Las estadísticas lo resaltan: los barrios de Petare son una zona roja. Sin embargo, el Viernes Santo la paz se pacta en dos sectores, el Nazareno y El Morro. Esa tranquilidad surge del respeto por la tradición del viacrucis de El Morro, una escenificación que une a los vecinos que desean mostrar los últimos minutos de la vida de Jesucristo.
Es un clásico. Cada Viernes Santo, entre las tres y seis de la tarde, pasan los actores del viacrucis. No solo se concentran los participantes y los vecinos, sino poetas, fotógrafos, documentalistas y católicos de otras parroquias que quieren ver la procesión de principio a fin.
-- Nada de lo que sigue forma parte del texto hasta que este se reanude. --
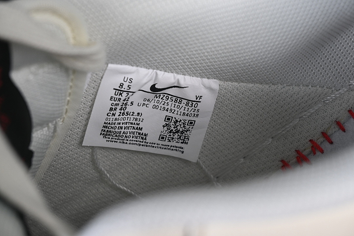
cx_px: 177
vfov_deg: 18.2
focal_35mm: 75
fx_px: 737
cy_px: 118
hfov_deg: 27.0
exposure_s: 1/80
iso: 160
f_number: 7.1
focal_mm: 50
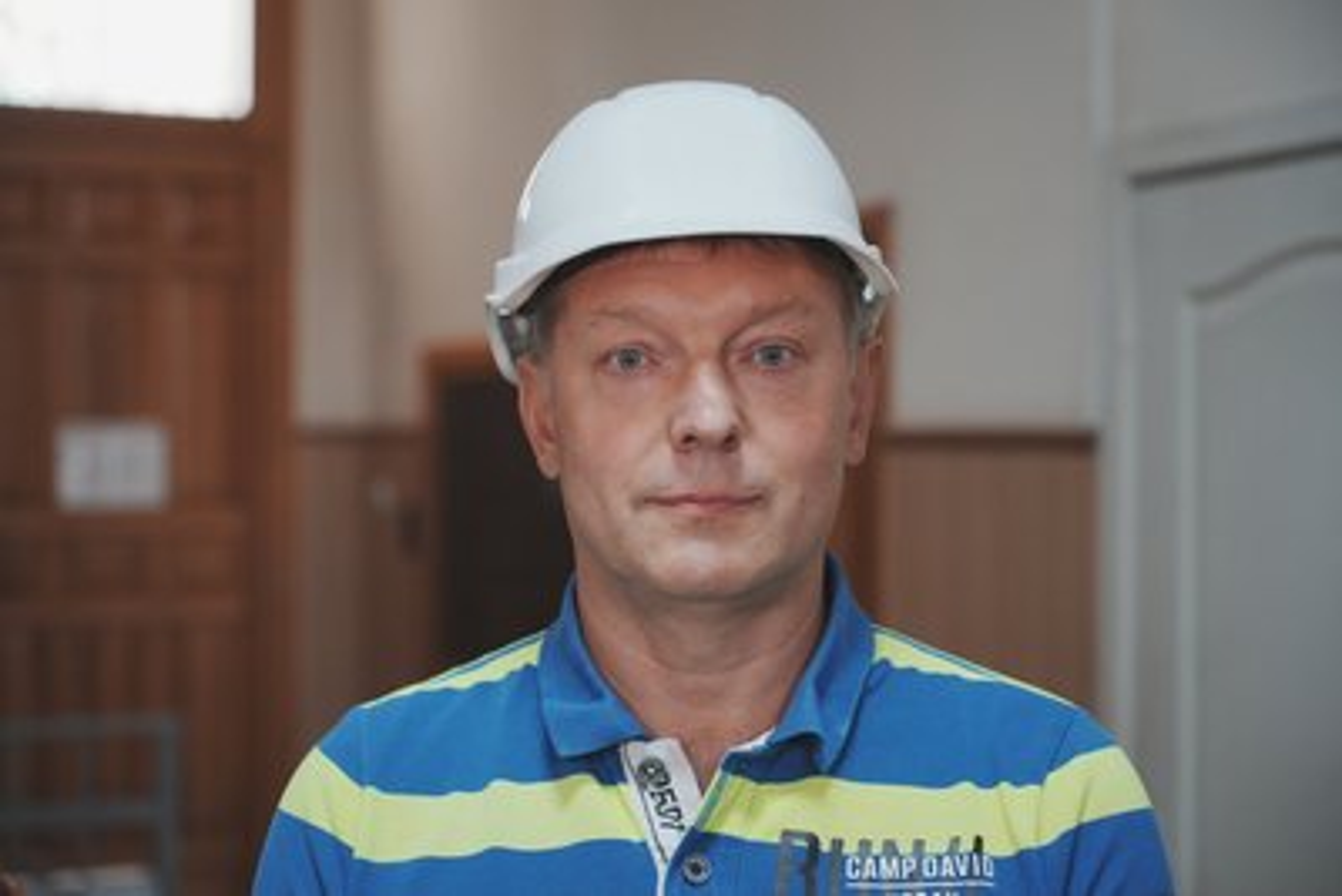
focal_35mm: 59
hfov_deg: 33.9
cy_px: 448
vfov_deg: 23.0
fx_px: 2200
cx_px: 671
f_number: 2.8
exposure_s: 1/200
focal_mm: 59
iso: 1600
Es una concentración para exaltar la cultura de una barriada que se ha visto manchada de sangre, pero que tiene más para dar.
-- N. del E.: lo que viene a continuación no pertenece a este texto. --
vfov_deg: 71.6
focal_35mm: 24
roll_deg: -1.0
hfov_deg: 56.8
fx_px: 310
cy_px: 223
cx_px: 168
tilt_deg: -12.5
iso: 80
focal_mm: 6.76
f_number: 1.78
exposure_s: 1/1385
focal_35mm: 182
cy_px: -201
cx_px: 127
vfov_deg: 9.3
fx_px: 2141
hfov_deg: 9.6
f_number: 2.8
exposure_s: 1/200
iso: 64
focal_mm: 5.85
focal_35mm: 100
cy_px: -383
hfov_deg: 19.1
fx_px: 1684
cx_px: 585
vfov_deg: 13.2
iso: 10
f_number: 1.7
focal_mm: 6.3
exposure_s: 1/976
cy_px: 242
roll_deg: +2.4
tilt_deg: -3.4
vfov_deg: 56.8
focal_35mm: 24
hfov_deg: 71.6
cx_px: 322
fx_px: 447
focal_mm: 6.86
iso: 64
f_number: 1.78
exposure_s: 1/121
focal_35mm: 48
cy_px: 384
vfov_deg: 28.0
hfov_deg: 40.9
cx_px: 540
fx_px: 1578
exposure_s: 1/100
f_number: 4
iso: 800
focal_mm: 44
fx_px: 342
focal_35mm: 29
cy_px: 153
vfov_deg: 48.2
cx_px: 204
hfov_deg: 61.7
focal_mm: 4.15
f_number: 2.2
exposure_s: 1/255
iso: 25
Una pasión que requiere producción
Para que la paz reine en El Morro durante el viacrucis, las condiciones tienen que estar dadas. Por eso, año tras año, existe un trabajo parroquial exhaustivo. Se evalúa que los jóvenes participantes sean de la parroquia y desde enero comienzan los ensayos.
Quienes participan admiten que la pasión de Cristo es tan importante para ellos como para un miembro de la iglesia. Ninguno es actor profesional, pero todos se comprometen a interpretar sus papeles como si realmente volviera ocurrir aquel episodio bíblico.
Las horas de la pasión
Antes de que se den los primeros pasos, unas palabras de los miembros de la iglesia resuenan entre las paredes de las casas. Algunas son de agradecimiento y otras buscan generar reflexión. Una vez terminan, comienza un duro camino de tortura: Jesús recibe sus primeros latigazos de parte del líder romano.
La bulla de los maestros de la ley es ensordecedora. Esta solo disminuye ante el grito del procurador de Roma: «Callen y hagan silencio». Sin embargo, los judíos letrados en la ley de Dios quieren ver a Cristo muerto. Pilatos lo manda a azotar y estos se enfurecen. Los llevan ante Herodes y sus palabras son escuchadas por los habitantes de El Nazareno.
Mientras eso pasa, todos los vecinos presentes están callados. No quieren perder detalle de este momento. Los ojos curiosos ven al joven carpintero de nuevo frente a Pilatos, y como todos sabemos, se lava las manos y no se hace responsable de la vida del hombre justo.
La imagen de la flagelación del cristo petareño hace llorar a una niña amargamente. El dolor se siente real y la pintura roja, que simula la sangre divina, salpica al que esté cerca. En ese instante, El Morro viaja a la Jerusalén donde Jesús caminó por última vez.
Hasta que caiga la tarde
A partir de una pequeña iglesia, el descenso comienza. Los vecinos de El Nazareno siguen de cerca al cristo, los soldados que lo castigan y los dos ladrones que también morirían. Ante la escena, llora la virgen María: su hijo va al matadero.
Estación por estación y caída por caída, la tarde avanza. El barrio está a la expectativa y ese Petare, popular por la violencia y el sonido, se halla sereno. Nadie ofende la obra ni el momento. La gente respeta el trabajo de sus jóvenes actores.
La subida a El Morro inicia y hay cientos de personas expectantes frente al viacrucis. Muchos quieren contar la historia de lo que se ve gráficamente, pero se nos pide un poco de distancia. El momento es paradójico, pues muchos no volverán a las cañadas hasta el próximo año.
Lo que te saca de ese golpe de realidad es mirar arriba, donde otra multitud espera a los actores para presenciar la crucifixión. En paralelo, los niños juegan con sus papagayos porque es el punto perfecto para elevarlos y varios vecinos miran desde sus ventanas.
Los ojos de todos se van a los ladrones, los primeros en ser crucificados. Después van hacia Jesús, a quien clavan en la cruz en el piso. Algunos fruncen el ceño: es una interpretación, pero parece real.
Todo eso pasa mientras María observa a su hijo, abrazada de un apóstol Juan de piel morena y otras mujeres que muestran el sufrimiento.Casi al final, el cielo de Petare se ve más hermoso, luminoso en el momento del castigo.
Y ahí entre el dolor de los clavos, la sangre corriendo y la algarabía: es cuando se reconoce el poder de las mínimas casas de un barrio que ya casi pone fin a sus horas de paz.